● PARTS OF THE EXERCISE
1: Answer these questions about the Nick Saban press conference transcript, one answer per line:
(a) What two words does Saban say the most important thing comes down to?
(b) What do all the players go do together on a summer night?
(c) Which team does Saban say has a really good quarterback and all its offensive players returning?
2: Reproduce the passage of the Nick Saban press conference transcript from "Arkansas has a" up to and including "State is going to be better.".
3: Take the Nick Saban press conference transcript further, starting after its last sentence.

====== SOURCE EXCERPT

This is something called development that is necessary for most players. Not just in high school, it's in college, and it's in the NFL, as well.
So we want to give these guys an opportunity to develop and not put a lot of pressure on them and allow them to develop with good direction, support from their teammates. We'll spend as much practice time as we need to, to be able to help them get ready to do that.

Q. What importance do you put on friendships, personal relationships, between team members? Is that something you and your staff stress to try to maintain cohesiveness? Is that something talked about or something that occurs naturally on good teams?
COACH NICK SABAN: Well, I think that the most important thing comes down to two words: trust and respect, the principles and values of the organization, as well as each other. In other words, your teammates, at least as football players and what they do in the organization, what their role is.
I think every issue that we have between players comes down to one of those two things: trust and respect, or some lack of it, for something or someone. But when you don't have the proper trust and respect for the rules and the principles and values of the organization, it creates a lot of division in your organization and togetherness of your team. Because a guy sitting there saying, Well, this guy didn't do what he was supposed to do, he's not getting penalized, coach didn't penalize him enough, he penalized this guy more.
I think when you have that trust and respect and everybody is responsible to do what they're supposed to do, that creates trust and respect for each other, which is very important to have in team chemistry.
I think we have guys on our team that are very good friends, but I also think we have guys on our team that don't spend a lot of time together off the field, but have a tremendous amount of faith, trust, and confidence, and respect for those people, their character, and what they do as football players. I think that's probably the most important thing.
But we do, I will say this, try to encourage our players to do things together. You know, we have a bowling night in the summer where all the guys go bowling together. So we do give them an opportunity to get to know each other a little bit better outside of football.

Q. You said a few minutes ago you think every team in the west is pretty strong. How do you think the landscape of the division has changed since you first came into it years ago?
COACH NICK SABAN: Well, I don't really think it's changed much. I think we probably have made some improvement since I came in the league. But I think the statement I made is I thought every team in our division would improve and be better than they were a year ago. I can go through each team and tell you why.
Arkansas has a really good quarterback, all their offensive players return. Probably going to improve on defense.
I think LSU has a lot of good players, quarterback back, good skill players. They've always had pretty good players and done a good job coaching them.
I think Mississippi State is going to be better.
I think Ole Miss is going to be better.
I think Auburn is going to be better.
I think everybody on our end of it is going to improve.

============
====== EXTRACTED RECORDS

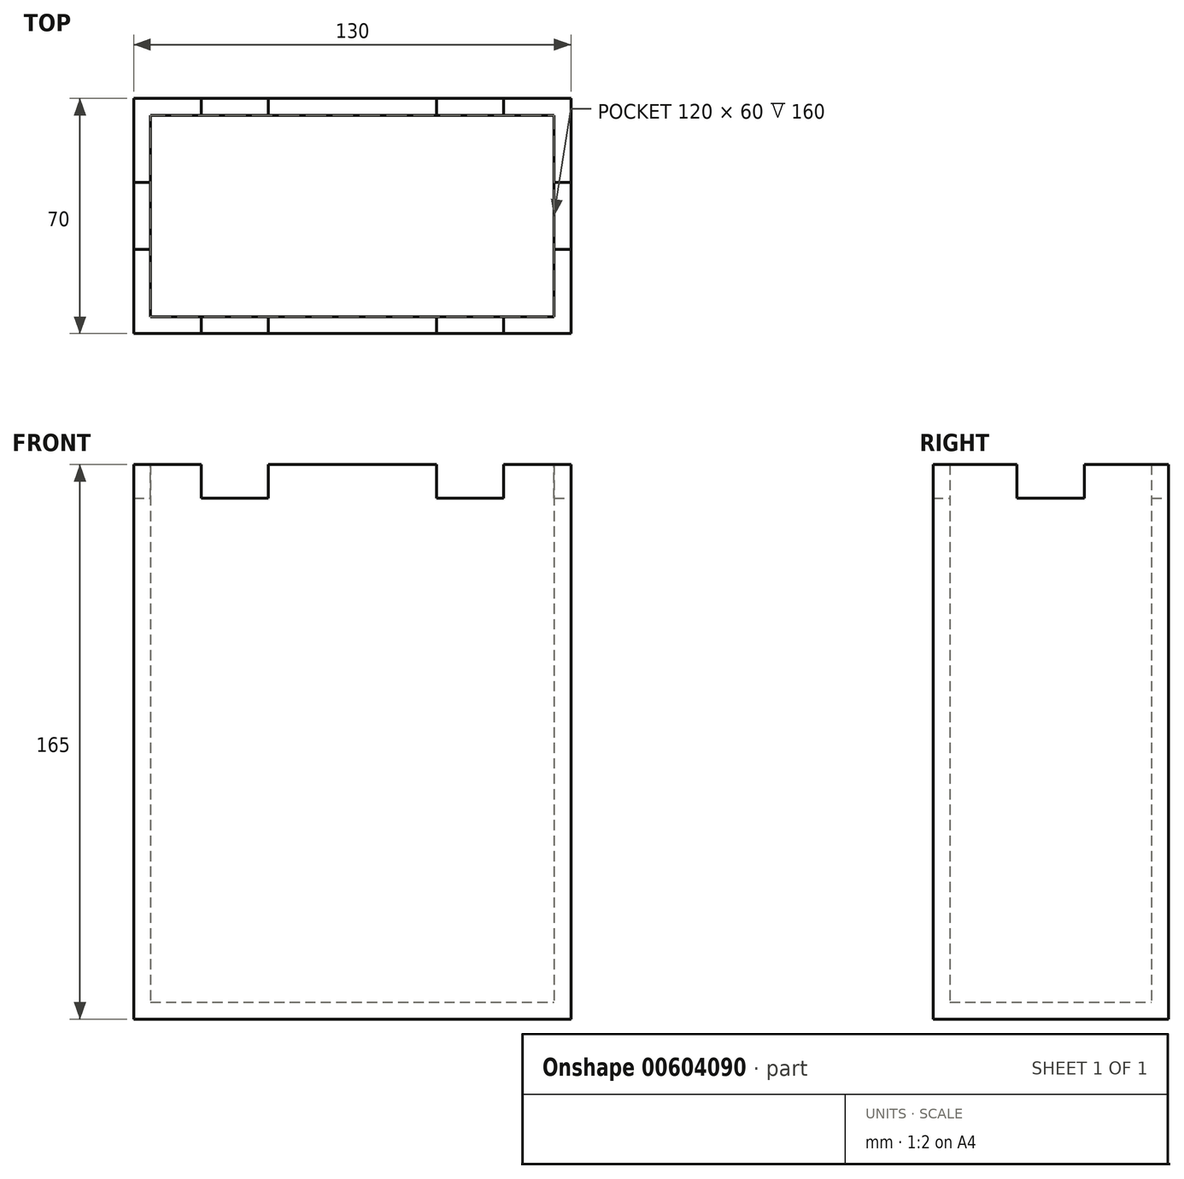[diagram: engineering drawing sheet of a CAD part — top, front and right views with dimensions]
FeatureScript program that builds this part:
annotation { "Feature Type Name" : "Feature", "Feature Type Description" : "" }
export const myFeature = defineFeature(function(context is Context, id is Id, definition is map)
    precondition{}
    {
        {
            var Q0;
            Q0=qCreatedBy(makeId("Top.planeOp"),FACE);
            var sketch = newSketch(context, id + "F0", { "sketchPlane" : qUnion([Q0])});
            skLineSegment(sketch, "E0.bottom", {"start": v(0, 0) * mm, "end": v(130, 0) * mm});
            skLineSegment(sketch, "E0.top", {"start": v(0, 70) * mm, "end": v(130, 70) * mm});
            skLineSegment(sketch, "E0.left", {"start": v(0, 0) * mm, "end": v(0, 70) * mm});
            skLineSegment(sketch, "E0.right", {"start": v(130, 0) * mm, "end": v(130, 70) * mm});
            skSolve(sketch);
        }
        {
            var Q0;
            Q0 = qSketchRegion(id + "F0", true);
            extrude(context, id + "F1", {"entities" : qUnion([Q0]), "depth" : 5 * mm, "offsetDistance" : 25.4 * mm});
        }
        {
            var Q0;
            Q0=makeQuery(id+"F1.opExtrude","CAP_FACE",FACE,{"disambiguationData":[OSD([sQuery(id+"F0.wireOp",EDGE,"E0.bottom"),sQuery(id+"F0.wireOp",EDGE,"E0.top"),sQuery(id+"F0.wireOp",EDGE,"E0.left"),sQuery(id+"F0.wireOp",EDGE,"E0.right")])],"isStart":false});
            var sketch = newSketch(context, id + "F2", { "sketchPlane" : qUnion([Q0])});
            skLineSegment(sketch, "E1.bottom", {"start": v(5, 5) * mm, "end": v(125, 5) * mm});
            skLineSegment(sketch, "E1.top", {"start": v(5, 65) * mm, "end": v(125, 65) * mm});
            skLineSegment(sketch, "E1.left", {"start": v(5, 5) * mm, "end": v(5, 65) * mm});
            skLineSegment(sketch, "E1.right", {"start": v(125, 5) * mm, "end": v(125, 65) * mm});
            skLineSegment(sketch, "E2.bottom", {"start": v(0, 0) * mm, "end": v(130, 0) * mm});
            skLineSegment(sketch, "E2.top", {"start": v(0, 70) * mm, "end": v(130, 70) * mm});
            skLineSegment(sketch, "E2.left", {"start": v(0, 0) * mm, "end": v(0, 70) * mm});
            skLineSegment(sketch, "E2.right", {"start": v(130, 0) * mm, "end": v(130, 70) * mm});
            skSolve(sketch);
        }
        {
            var Q0;
            Q0 = qSketchRegion(id + "F2", true);
            extrude(context, id + "F3", {"entities" : qUnion([Q0]), "operationType" : NewBodyOperationType.ADD, "depth" : 160 * mm, "offsetDistance" : 25.4 * mm});
        }
        {
            var Q0;
            Q0=makeQuery(id+"F3.opExtrude","CAP_FACE",FACE,{"disambiguationData":[OSD([sQuery(id+"F2.wireOp",EDGE,"E1.bottom"),sQuery(id+"F2.wireOp",EDGE,"E1.top"),sQuery(id+"F2.wireOp",EDGE,"E1.left"),sQuery(id+"F2.wireOp",EDGE,"E1.right"),sQuery(id+"F2.wireOp",EDGE,"E2.bottom"),sQuery(id+"F2.wireOp",EDGE,"E2.top"),sQuery(id+"F2.wireOp",EDGE,"E2.left"),sQuery(id+"F2.wireOp",EDGE,"E2.right")])],"isStart":false});
            var sketch = newSketch(context, id + "F4", { "sketchPlane" : qUnion([Q0])});
            skLineSegment(sketch, "E3.bottom", {"start": v(20, 0) * mm, "end": v(40, 0) * mm});
            skLineSegment(sketch, "E3.top", {"start": v(20, 70) * mm, "end": v(40, 70) * mm});
            skLineSegment(sketch, "E3.left", {"start": v(20, 0) * mm, "end": v(20, 70) * mm});
            skLineSegment(sketch, "E3.right", {"start": v(40, 0) * mm, "end": v(40, 70) * mm});
            skLineSegment(sketch, "E4.bottom", {"start": v(90, 0) * mm, "end": v(110, 0) * mm});
            skLineSegment(sketch, "E4.top", {"start": v(90, 70) * mm, "end": v(110, 70) * mm});
            skLineSegment(sketch, "E4.left", {"start": v(90, 0) * mm, "end": v(90, 70) * mm});
            skLineSegment(sketch, "E4.right", {"start": v(110, 0) * mm, "end": v(110, 70) * mm});
            skLineSegment(sketch, "E5.bottom", {"start": v(0, 25) * mm, "end": v(130, 25) * mm});
            skLineSegment(sketch, "E5.top", {"start": v(0, 45) * mm, "end": v(130, 45) * mm});
            skLineSegment(sketch, "E5.left", {"start": v(0, 25) * mm, "end": v(0, 45) * mm});
            skLineSegment(sketch, "E5.right", {"start": v(130, 25) * mm, "end": v(130, 45) * mm});
            skSolve(sketch);
        }
        {
            var Q0;
            Q0 = qSketchRegion(id + "F4", true);
            extrude(context, id + "F5", {"entities" : qUnion([Q0]), "operationType" : NewBodyOperationType.REMOVE, "oppositeDirection" : true, "depth" : 10 * mm, "offsetDistance" : 25.4 * mm});
        }
    });
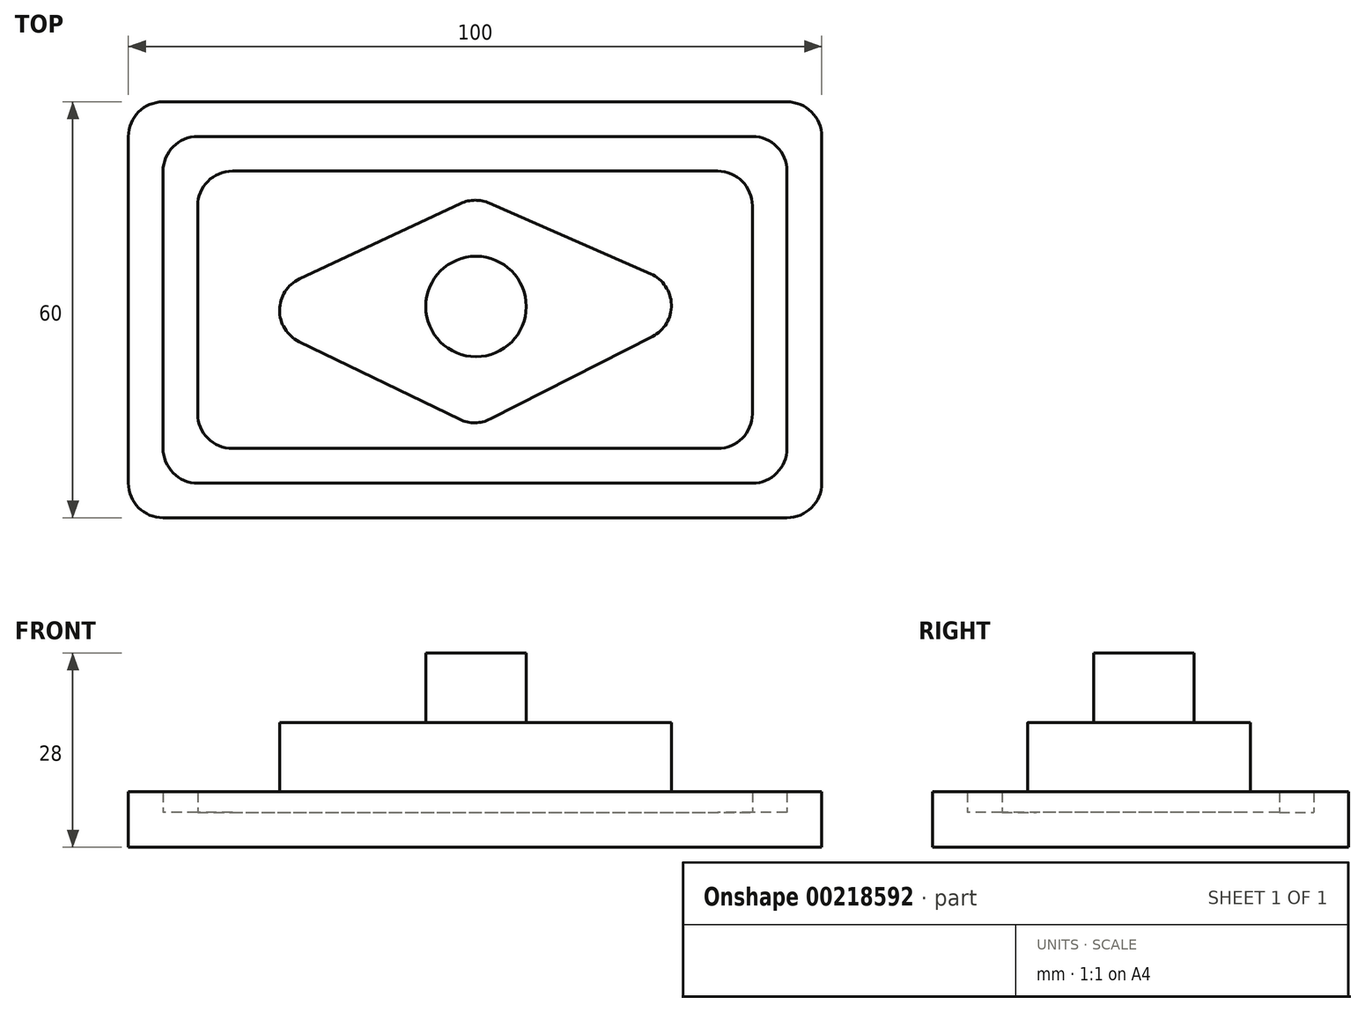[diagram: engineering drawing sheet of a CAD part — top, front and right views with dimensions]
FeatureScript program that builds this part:
annotation { "Feature Type Name" : "Feature", "Feature Type Description" : "" }
export const myFeature = defineFeature(function(context is Context, id is Id, definition is map)
    precondition{}
    {
        {
            var Q0;
            Q0=qCreatedBy(makeId("Top.planeOp"),FACE);
            var sketch = newSketch(context, id + "F0", { "sketchPlane" : qUnion([Q0])});
            skLineSegment(sketch, "E0.bottom", {"start": v(-40.28, 35.5) * mm, "end": v(59.72, 35.5) * mm});
            skLineSegment(sketch, "E0.top", {"start": v(-40.28, -24.5) * mm, "end": v(59.72, -24.5) * mm});
            skLineSegment(sketch, "E0.left", {"start": v(-40.28, 35.5) * mm, "end": v(-40.28, -24.5) * mm});
            skLineSegment(sketch, "E0.right", {"start": v(59.72, 35.5) * mm, "end": v(59.72, -24.5) * mm});
            skLineSegment(sketch, "E1.0", {"start": v(-35.28, 30.5) * mm, "end": v(54.72, 30.5) * mm});
            skLineSegment(sketch, "E1.1", {"start": v(-35.28, 30.5) * mm, "end": v(-35.28, -19.5) * mm});
            skLineSegment(sketch, "E1.2", {"start": v(-35.28, -19.5) * mm, "end": v(54.72, -19.5) * mm});
            skLineSegment(sketch, "E1.3", {"start": v(54.72, 30.5) * mm, "end": v(54.72, -19.5) * mm});
            skLineSegment(sketch, "E2.0", {"start": v(-30.28, 25.5) * mm, "end": v(49.72, 25.5) * mm});
            skLineSegment(sketch, "E2.1", {"start": v(-30.28, 25.5) * mm, "end": v(-30.28, -14.5) * mm});
            skLineSegment(sketch, "E2.2", {"start": v(-30.28, -14.5) * mm, "end": v(49.72, -14.5) * mm});
            skLineSegment(sketch, "E2.3", {"start": v(49.72, 25.5) * mm, "end": v(49.72, -14.5) * mm});
            skSolve(sketch);
        }
        {
            var Q0;
            Q0=makeQuery(id+"F0.imprint","IMPRINT",FACE,{"disambiguationData":[TD([[makeQuery(id+"F0.imprint","IMPRINT",EDGE,{"derivedFrom":sQuery(id+"F0.wireOp",EDGE,"E0.bottom")}),-1.0]])]});
            var Q1;
            Q1=makeQuery(id+"F0.imprint","IMPRINT",FACE,{"disambiguationData":[TD([[makeQuery(id+"F0.imprint","IMPRINT",EDGE,{"derivedFrom":sQuery(id+"F0.wireOp",EDGE,"E2.0")}),-1.0]])]});
            extrude(context, id + "F1", {"entities" : qUnion([Q0, Q1]), "depth" : 8 * mm});
        }
        {
            var Q0;
            Q0=makeQuery(id+"F0.imprint","IMPRINT",FACE,{"disambiguationData":[TD([[makeQuery(id+"F0.imprint","IMPRINT",EDGE,{"derivedFrom":sQuery(id+"F0.wireOp",EDGE,"E1.0")}),-1.0]])]});
            extrude(context, id + "F2", {"entities" : qUnion([Q0]), "operationType" : NewBodyOperationType.ADD, "depth" : 5 * mm});
        }
        {
            var Q0;
            Q0=makeQuery(id+"F1.opExtrude","CAP_FACE",FACE,{"disambiguationData":[OSD([sQuery(id+"F0.wireOp",EDGE,"E2.0"),sQuery(id+"F0.wireOp",EDGE,"E2.1"),sQuery(id+"F0.wireOp",EDGE,"E2.2"),sQuery(id+"F0.wireOp",EDGE,"E2.3")])],"isStart":false});
            var sketch = newSketch(context, id + "F3", { "sketchPlane" : qUnion([Q0])});
            skLineSegment(sketch, "E3", {"start": v(-25.1, 5.5) * mm, "end": v(9.72, -11.38) * mm});
            skPoint(sketch, "E3.startSnap0", {"position": v(-30.28, 5.5) * mm});
            skPoint(sketch, "E3.endSnap0", {"position": v(9.72, -14.5) * mm});
            skLineSegment(sketch, "E4", {"start": v(9.72, -11.38) * mm, "end": v(44.72, 6.43) * mm});
            skLineSegment(sketch, "E5", {"start": v(44.72, 6.43) * mm, "end": v(9.72, 21.8) * mm});
            skLineSegment(sketch, "E6", {"start": v(9.72, 21.8) * mm, "end": v(-25.1, 5.5) * mm});
            skSolve(sketch);
        }
        {
            var Q0;
            Q0=makeQuery(id+"F3.imprint","IMPRINT",FACE,{"disambiguationData":[TD([[makeQuery(id+"F3.imprint","IMPRINT",EDGE,{"derivedFrom":sQuery(id+"F3.wireOp",EDGE,"E3")}),1.0]])]});
            extrude(context, id + "F4", {"entities" : qUnion([Q0]), "operationType" : NewBodyOperationType.ADD, "depth" : 10 * mm});
        }
        {
            var Q0;
            Q0=makeQuery(id+"F1.opExtrude","SWEPT_EDGE",EDGE,{"disambiguationData":[OSD([sQuery(id+"F0.wireOp",EDGE,"E1.2"),sQuery(id+"F0.wireOp",EDGE,"E1.3")])]});
            var Q1;
            Q1=makeQuery(id+"F1.opExtrude","SWEPT_EDGE",EDGE,{"disambiguationData":[OSD([sQuery(id+"F0.wireOp",EDGE,"E1.1"),sQuery(id+"F0.wireOp",EDGE,"E1.2")])]});
            var Q2;
            Q2=makeQuery(id+"F1.opExtrude","SWEPT_EDGE",EDGE,{"disambiguationData":[OSD([sQuery(id+"F0.wireOp",EDGE,"E1.0"),sQuery(id+"F0.wireOp",EDGE,"E1.1")])]});
            var Q3;
            Q3=makeQuery(id+"F1.opExtrude","SWEPT_EDGE",EDGE,{"disambiguationData":[OSD([sQuery(id+"F0.wireOp",EDGE,"E1.0"),sQuery(id+"F0.wireOp",EDGE,"E1.3")])]});
            var Q4;
            Q4=makeQuery(id+"F1.opExtrude","SWEPT_EDGE",EDGE,{"disambiguationData":[OSD([sQuery(id+"F0.wireOp",EDGE,"E2.0"),sQuery(id+"F0.wireOp",EDGE,"E2.1")])]});
            var Q5;
            Q5=makeQuery(id+"F1.opExtrude","SWEPT_EDGE",EDGE,{"disambiguationData":[OSD([sQuery(id+"F0.wireOp",EDGE,"E2.1"),sQuery(id+"F0.wireOp",EDGE,"E2.2")])]});
            var Q6;
            Q6=makeQuery(id+"F1.opExtrude","SWEPT_EDGE",EDGE,{"disambiguationData":[OSD([sQuery(id+"F0.wireOp",EDGE,"E2.2"),sQuery(id+"F0.wireOp",EDGE,"E2.3")])]});
            var Q7;
            Q7=makeQuery(id+"F1.opExtrude","SWEPT_EDGE",EDGE,{"disambiguationData":[OSD([sQuery(id+"F0.wireOp",EDGE,"E2.0"),sQuery(id+"F0.wireOp",EDGE,"E2.3")])]});
            var Q8;
            Q8=makeQuery(id+"F4.opExtrude","SWEPT_EDGE",EDGE,{"disambiguationData":[OSD([sQuery(id+"F3.wireOp",EDGE,"E4"),sQuery(id+"F3.wireOp",EDGE,"E5")])]});
            var Q9;
            Q9=makeQuery(id+"F4.opExtrude","SWEPT_EDGE",EDGE,{"disambiguationData":[OSD([sQuery(id+"F3.wireOp",EDGE,"E5"),sQuery(id+"F3.wireOp",EDGE,"E6")])]});
            var Q10;
            Q10=makeQuery(id+"F4.opExtrude","SWEPT_EDGE",EDGE,{"disambiguationData":[OSD([sQuery(id+"F3.wireOp",EDGE,"E3"),sQuery(id+"F3.wireOp",EDGE,"E4")])]});
            var Q11;
            Q11=makeQuery(id+"F4.opExtrude","SWEPT_EDGE",EDGE,{"disambiguationData":[OSD([sQuery(id+"F3.wireOp",EDGE,"E3"),sQuery(id+"F3.wireOp",EDGE,"E6")])]});
            fillet(context, id + "F5", {"entities" : qUnion([Q0, Q1, Q2, Q3, Q4, Q5, Q6, Q7, Q8, Q9, Q10, Q11]), "radius" : 5 * mm, "tangentPropagation" : true, "allowEdgeOverflow" : false});
        }
        {
            var Q0;
            Q0=makeQuery(id+"F4.opExtrude","CAP_FACE",FACE,{"disambiguationData":[OSD([sQuery(id+"F3.wireOp",EDGE,"E3"),sQuery(id+"F3.wireOp",EDGE,"E4"),sQuery(id+"F3.wireOp",EDGE,"E5"),sQuery(id+"F3.wireOp",EDGE,"E6")])],"isStart":false});
            var sketch = newSketch(context, id + "F6", { "sketchPlane" : qUnion([Q0])});
            skCircle(sketch, "E7", {"center": v(9.86, 5.97) * mm, "radius": 7.24 * mm});
            skSolve(sketch);
        }
        {
            var Q0;
            Q0=makeQuery(id+"F6.imprint","IMPRINT",FACE,{"disambiguationData":[TD([[makeQuery(id+"F6.imprint","IMPRINT",EDGE,{"derivedFrom":sQuery(id+"F6.wireOp",EDGE,"E7")}),1.0]])]});
            extrude(context, id + "F7", {"entities" : qUnion([Q0]), "operationType" : NewBodyOperationType.ADD, "depth" : 10 * mm});
        }
        {
            var Q0;
            Q0=makeQuery(id+"F1.opExtrude","SWEPT_EDGE",EDGE,{"disambiguationData":[OSD([sQuery(id+"F0.wireOp",EDGE,"E0.top"),sQuery(id+"F0.wireOp",EDGE,"E0.right")])]});
            var Q1;
            Q1=makeQuery(id+"F1.opExtrude","SWEPT_EDGE",EDGE,{"disambiguationData":[OSD([sQuery(id+"F0.wireOp",EDGE,"E0.top"),sQuery(id+"F0.wireOp",EDGE,"E0.left")])]});
            var Q2;
            Q2=makeQuery(id+"F1.opExtrude","SWEPT_EDGE",EDGE,{"disambiguationData":[OSD([sQuery(id+"F0.wireOp",EDGE,"E0.bottom"),sQuery(id+"F0.wireOp",EDGE,"E0.left")])]});
            var Q3;
            Q3=makeQuery(id+"F1.opExtrude","SWEPT_EDGE",EDGE,{"disambiguationData":[OSD([sQuery(id+"F0.wireOp",EDGE,"E0.bottom"),sQuery(id+"F0.wireOp",EDGE,"E0.right")])]});
            fillet(context, id + "F8", {"entities" : qUnion([Q0, Q1, Q2, Q3]), "radius" : 5 * mm, "tangentPropagation" : true, "allowEdgeOverflow" : false});
        }
    });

============

● TASK ANSWERS
1:
(a) Trust and respect.
(b) Bowling.
(c) Arkansas.

2:
Arkansas has a really good quarterback, all their offensive players return. Probably going to improve on defense.
I think LSU has a lot of good players, quarterback back, good skill players. They've always had pretty good players and done a good job coaching them.
I think Mississippi State is going to be better.

3:
I don't think the landscape of the league has changed that much. I think there's a lot more parity. Way back when I was back at LSU, in terms of a lot of good coaches, a lot of good programs, a lot of good teams. I think the SEC as a league just keeps getting better because I think the national exposure we get as a league really helps us all get more national recruits.
National exposure is something that's helped us do that. I think the great TV package we have has been a key to that.

Q. Going back to the agents. How would yanking an agent's license for a year hurt that agent since they have so much cash piled up, they could survive professionally? If you ban NFL scouts from the campus, can't they get tape anyway to evaluate?
COACH NICK SABAN: They probably could. But what else can we do? I'm for doing something. I don't think the system as it is right now is very good. I would hate for somebody to suspend me and tell me I can't collect fees in my profession for a year. That would do me a lot of good in terms of straightening out whatever I was doing wrong, so...
If you weren't writing well and they said, Hey, we're not paying you for a year because you're not writing with professionalism, that wouldn't have any effect on how you change what you're doing? I think it would have a significant impact on what they do.
Can you say whatever you want, nothing's about money, but I think most everything gets a little bit about money somewhere along the way. If you make these guys do what they're supposed to do or they can't get paid in that profession, it's going to change what this he do. I'd change. I can't speak for what you'd do, but I certainly would.
It's not fair to the good agents. There's a lot of good agents out there that don't do this stuff. They're not out there chasing guys and giving them money and breaking rules and flying them all over the country, sending girls after them, all kind of stuff. They're not breaking the rules. It's unfair to them.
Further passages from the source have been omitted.